What is required —
Transcribe the entries below exactly as they appear.

··· Data for analysis ···

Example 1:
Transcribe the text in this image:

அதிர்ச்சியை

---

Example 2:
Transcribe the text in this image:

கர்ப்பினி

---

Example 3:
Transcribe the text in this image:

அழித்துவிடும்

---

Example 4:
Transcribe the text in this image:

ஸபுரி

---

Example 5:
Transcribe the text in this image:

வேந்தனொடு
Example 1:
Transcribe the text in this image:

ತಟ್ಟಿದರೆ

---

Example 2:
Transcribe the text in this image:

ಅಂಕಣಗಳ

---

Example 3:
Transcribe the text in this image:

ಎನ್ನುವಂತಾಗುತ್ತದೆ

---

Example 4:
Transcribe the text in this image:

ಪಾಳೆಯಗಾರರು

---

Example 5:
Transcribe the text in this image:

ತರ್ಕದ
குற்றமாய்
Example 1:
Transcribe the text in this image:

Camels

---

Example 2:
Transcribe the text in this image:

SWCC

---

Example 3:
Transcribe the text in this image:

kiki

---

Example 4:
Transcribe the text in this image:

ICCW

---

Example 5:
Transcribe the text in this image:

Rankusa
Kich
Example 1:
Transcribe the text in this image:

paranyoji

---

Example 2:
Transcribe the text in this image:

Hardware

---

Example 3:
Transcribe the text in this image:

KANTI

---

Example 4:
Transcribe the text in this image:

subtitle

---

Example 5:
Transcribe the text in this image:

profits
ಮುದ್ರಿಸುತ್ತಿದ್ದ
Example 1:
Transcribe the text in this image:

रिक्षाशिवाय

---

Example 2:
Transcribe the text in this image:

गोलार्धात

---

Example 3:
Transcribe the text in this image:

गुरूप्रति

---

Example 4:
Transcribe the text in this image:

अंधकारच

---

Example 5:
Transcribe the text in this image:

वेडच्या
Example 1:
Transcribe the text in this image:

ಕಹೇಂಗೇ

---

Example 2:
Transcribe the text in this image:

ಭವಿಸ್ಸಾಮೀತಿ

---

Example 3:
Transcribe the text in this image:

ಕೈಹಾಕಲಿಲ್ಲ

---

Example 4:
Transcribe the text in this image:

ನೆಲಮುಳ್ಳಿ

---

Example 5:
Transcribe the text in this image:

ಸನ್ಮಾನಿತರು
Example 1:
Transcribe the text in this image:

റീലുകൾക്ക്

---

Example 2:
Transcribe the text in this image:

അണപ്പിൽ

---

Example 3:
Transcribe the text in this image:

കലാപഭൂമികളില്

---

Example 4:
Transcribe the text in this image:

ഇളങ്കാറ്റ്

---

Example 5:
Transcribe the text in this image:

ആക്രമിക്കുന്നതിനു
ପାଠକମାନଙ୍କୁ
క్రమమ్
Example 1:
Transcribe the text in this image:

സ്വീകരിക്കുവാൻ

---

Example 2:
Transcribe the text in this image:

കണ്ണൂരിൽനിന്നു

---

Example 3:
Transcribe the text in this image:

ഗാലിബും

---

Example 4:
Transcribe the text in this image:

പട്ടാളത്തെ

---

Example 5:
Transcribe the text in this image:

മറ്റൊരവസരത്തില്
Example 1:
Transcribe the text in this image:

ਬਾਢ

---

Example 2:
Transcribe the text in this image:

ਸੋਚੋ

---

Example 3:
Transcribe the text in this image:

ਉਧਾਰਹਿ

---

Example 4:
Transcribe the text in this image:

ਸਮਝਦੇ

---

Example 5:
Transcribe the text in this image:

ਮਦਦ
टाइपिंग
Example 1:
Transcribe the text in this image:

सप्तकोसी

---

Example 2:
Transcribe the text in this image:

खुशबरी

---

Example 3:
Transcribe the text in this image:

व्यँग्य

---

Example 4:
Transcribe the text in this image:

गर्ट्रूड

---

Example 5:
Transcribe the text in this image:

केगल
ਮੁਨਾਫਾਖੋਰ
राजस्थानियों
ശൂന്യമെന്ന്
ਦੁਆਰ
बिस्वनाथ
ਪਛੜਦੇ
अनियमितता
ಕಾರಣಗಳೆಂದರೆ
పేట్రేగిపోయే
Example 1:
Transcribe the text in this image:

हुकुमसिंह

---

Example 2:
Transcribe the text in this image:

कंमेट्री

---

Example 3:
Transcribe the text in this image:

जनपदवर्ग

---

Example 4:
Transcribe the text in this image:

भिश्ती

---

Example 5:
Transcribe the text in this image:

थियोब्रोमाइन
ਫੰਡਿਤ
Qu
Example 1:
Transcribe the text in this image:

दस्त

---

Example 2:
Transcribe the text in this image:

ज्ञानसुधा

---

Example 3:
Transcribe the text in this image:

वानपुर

···

Response area —
Example 1:
Transcribe the text in this image:

அதிர்ச்சியை

---

Example 2:
Transcribe the text in this image:

கர்ப்பினி

---

Example 3:
Transcribe the text in this image:

அழித்துவிடும்

---

Example 4:
Transcribe the text in this image:

ஸபுரி

---

Example 5:
Transcribe the text in this image:

வேந்தனொடு
Example 1:
Transcribe the text in this image:

ತಟ್ಟಿದರೆ

---

Example 2:
Transcribe the text in this image:

ಅಂಕಣಗಳ

---

Example 3:
Transcribe the text in this image:

ಎನ್ನುವಂತಾಗುತ್ತದೆ

---

Example 4:
Transcribe the text in this image:

ಪಾಳೆಯಗಾರರು

---

Example 5:
Transcribe the text in this image:

ತರ್ಕದ
குற்றமாய்
Example 1:
Transcribe the text in this image:

Camels

---

Example 2:
Transcribe the text in this image:

SWCC

---

Example 3:
Transcribe the text in this image:

kiki

---

Example 4:
Transcribe the text in this image:

ICCW

---

Example 5:
Transcribe the text in this image:

Rankusa
Kich
Example 1:
Transcribe the text in this image:

paranyoji

---

Example 2:
Transcribe the text in this image:

Hardware

---

Example 3:
Transcribe the text in this image:

KANTI

---

Example 4:
Transcribe the text in this image:

subtitle

---

Example 5:
Transcribe the text in this image:

profits
ಮುದ್ರಿಸುತ್ತಿದ್ದ
Example 1:
Transcribe the text in this image:

रिक्षाशिवाय

---

Example 2:
Transcribe the text in this image:

गोलार्धात

---

Example 3:
Transcribe the text in this image:

गुरूप्रति

---

Example 4:
Transcribe the text in this image:

अंधकारच

---

Example 5:
Transcribe the text in this image:

वेडच्या
Example 1:
Transcribe the text in this image:

ಕಹೇಂಗೇ

---

Example 2:
Transcribe the text in this image:

ಭವಿಸ್ಸಾಮೀತಿ

---

Example 3:
Transcribe the text in this image:

ಕೈಹಾಕಲಿಲ್ಲ

---

Example 4:
Transcribe the text in this image:

ನೆಲಮುಳ್ಳಿ

---

Example 5:
Transcribe the text in this image:

ಸನ್ಮಾನಿತರು
Example 1:
Transcribe the text in this image:

റീലുകൾക്ക്

---

Example 2:
Transcribe the text in this image:

അണപ്പിൽ

---

Example 3:
Transcribe the text in this image:

കലാപഭൂമികളില്

---

Example 4:
Transcribe the text in this image:

ഇളങ്കാറ്റ്

---

Example 5:
Transcribe the text in this image:

ആക്രമിക്കുന്നതിനു
ପାଠକମାନଙ୍କୁ
క్రమమ్
Example 1:
Transcribe the text in this image:

സ്വീകരിക്കുവാൻ

---

Example 2:
Transcribe the text in this image:

കണ്ണൂരിൽനിന്നു

---

Example 3:
Transcribe the text in this image:

ഗാലിബും

---

Example 4:
Transcribe the text in this image:

പട്ടാളത്തെ

---

Example 5:
Transcribe the text in this image:

മറ്റൊരവസരത്തില്
Example 1:
Transcribe the text in this image:

ਬਾਢ

---

Example 2:
Transcribe the text in this image:

ਸੋਚੋ

---

Example 3:
Transcribe the text in this image:

ਉਧਾਰਹਿ

---

Example 4:
Transcribe the text in this image:

ਸਮਝਦੇ

---

Example 5:
Transcribe the text in this image:

ਮਦਦ
टाइपिंग
Example 1:
Transcribe the text in this image:

सप्तकोसी

---

Example 2:
Transcribe the text in this image:

खुशबरी

---

Example 3:
Transcribe the text in this image:

व्यँग्य

---

Example 4:
Transcribe the text in this image:

गर्ट्रूड

---

Example 5:
Transcribe the text in this image:

केगल
ਮੁਨਾਫਾਖੋਰ
राजस्थानियों
ശൂന്യമെന്ന്
ਦੁਆਰ
बिस्वनाथ
ਪਛੜਦੇ
अनियमितता
ಕಾರಣಗಳೆಂದರೆ
పేట్రేగిపోయే
Example 1:
Transcribe the text in this image:

हुकुमसिंह

---

Example 2:
Transcribe the text in this image:

कंमेट्री

---

Example 3:
Transcribe the text in this image:

जनपदवर्ग

---

Example 4:
Transcribe the text in this image:

भिश्ती

---

Example 5:
Transcribe the text in this image:

थियोब्रोमाइन
ਫੰਡਿਤ
Qu
Example 1:
Transcribe the text in this image:

दस्त

---

Example 2:
Transcribe the text in this image:

ज्ञानसुधा

---

Example 3:
Transcribe the text in this image:

वानपुर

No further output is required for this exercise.